The Agri-sector, touted as ‘the lifeline of Pakistan’s economy’, accounts for 19.5 % of the gross domestic product, employs 42.3% of the labour force and provides raw material for value-added sectors. Yet for the past four years, the canals have been dry and crops have been failing. It remains a fact that not a single politician has brought up this issue and with the media focused on the election furore, neither is the average voter aware of the urgency or impact of the declining agriculture sector.

The manifestos of the three mainstream political parties boast a complete rejuvenation of the agri-sector; PML-N envisages crop diversification, water use efficiency and generous farmer-support packages.
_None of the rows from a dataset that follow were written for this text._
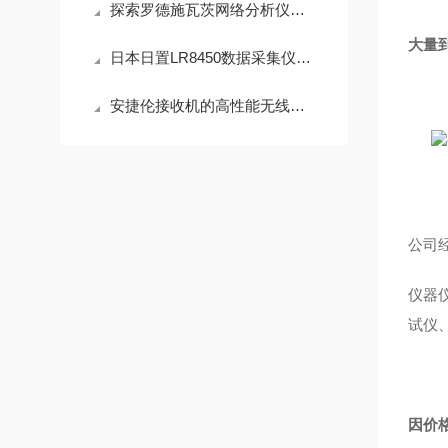
探索罗德施瓦茨网络分析仪的技术细节与应用优势
大量
日本日置LR8450数据采集仪带U8552模块
安捷伦接收机的高性能无线通信技术
公司
仪器
试仪
因价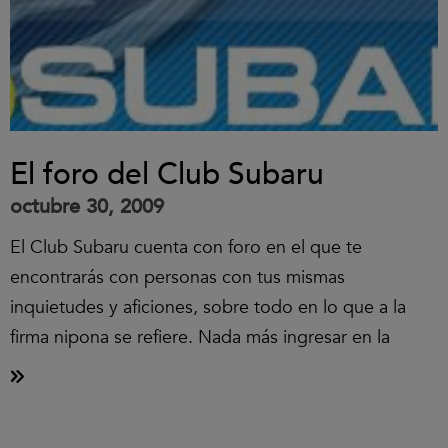
El foro del Club Subaru
octubre 30, 2009
El Club Subaru cuenta con foro en el que te
encontrarás con personas con tus mismas
inquietudes y aficiones, sobre todo en lo que a la
firma nipona se refiere. Nada más ingresar en la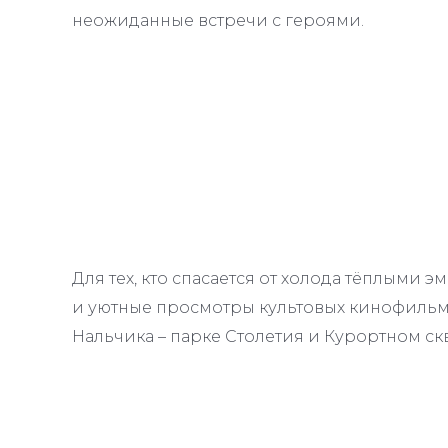
неожиданные встречи с героями.
Для тех, кто спасается от холода тёплыми
и уютные просмотры культовых кинофильм
Нальчика – парке Столетия и Курортном ск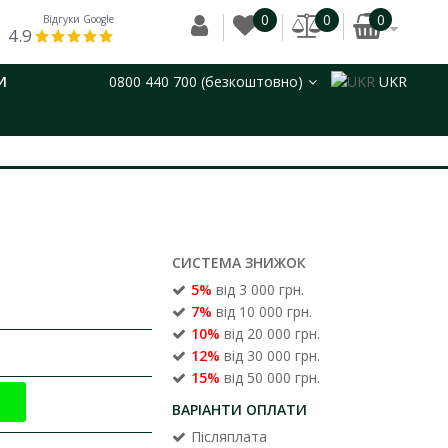
0
0
0
Відгуки Google
4.9
И
0800 440 700 (безкоштовно)
UKR
СИСТЕМА ЗНИЖОК
5%
від 3 000 грн.
7%
від 10 000 грн.
10%
від 20 000 грн.
12%
від 30 000 грн.
15%
від 50 000 грн.
ВАРІАНТИ ОПЛАТИ
Післяплата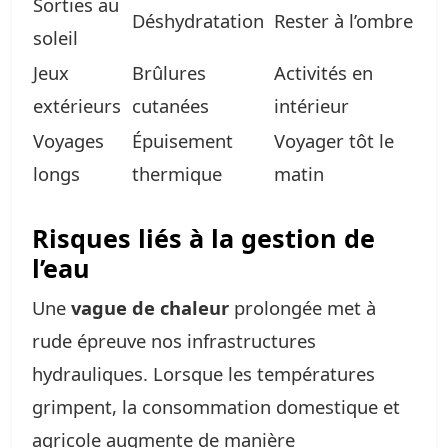
Sorties au
Déshydratation
Rester à l’ombre
soleil
Jeux
Brûlures
Activités en
extérieurs
cutanées
intérieur
Voyages
Épuisement
Voyager tôt le
longs
thermique
matin
Risques liés à la gestion de
l’eau
Une
vague de chaleur
prolongée met à
rude épreuve nos infrastructures
hydrauliques. Lorsque les températures
grimpent, la consommation domestique et
agricole augmente de manière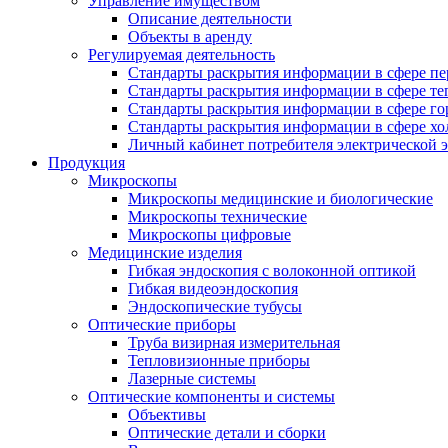
Управление имуществом
Описание деятельности
Объекты в аренду
Регулируемая деятельность
Стандарты раскрытия информации в сфере пе
Стандарты раскрытия информации в сфере т
Стандарты раскрытия информации в сфере го
Стандарты раскрытия информации в сфере хо
Личный кабинет потребителя электрической 
Продукция
Микроскопы
Микроскопы медицинские и биологические
Микроскопы технические
Микроскопы цифровые
Медицинские изделия
Гибкая эндоскопия с волоконной оптикой
Гибкая видеоэндоскопия
Эндоскопические тубусы
Оптические приборы
Труба визирная измерительная
Тепловизионные приборы
Лазерные системы
Оптические компоненты и системы
Объективы
Оптические детали и сборки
The PTI calls for an Agriculture Emergency, promising to rid sugarcane growers of the sugar mill mafia. PPP, in a testament to its party slogan promises all sorts of bells and whistles, from Benazir Kissan Cards, subsidising inputs, to initiating farmer’s rights.

Yet the farmers themselves do not ascribe value to the token manifestos in the face of the complete disavowal of the parties of the dire situation plaguing the farmers’ livelihoods. On paper, such frills and bows stand to present a very palatable platform to shore up support in the agriculture belt. However, such ambitious plans have rarely been fully realized once the out-bidding process of campaigning is over and office is assumed. Where small scale farmers and their practice suffers through the prevailing drought, the rising inflation and high costs of seeds further pilferages their meagre income. Increasingly, small-scale farmers unable to sustain their families have given up their practice to move to cities that cannot sustain them either.

Political parties have historically made hollow promises to support the agri-sector which have not been implemented. With the current faltering economic regime, it is imperative that the incoming government shifts its focus to revive the agri-sector to tackle food insecurity and reliance on agriculture imports- and the first imperative step will be initiating water management.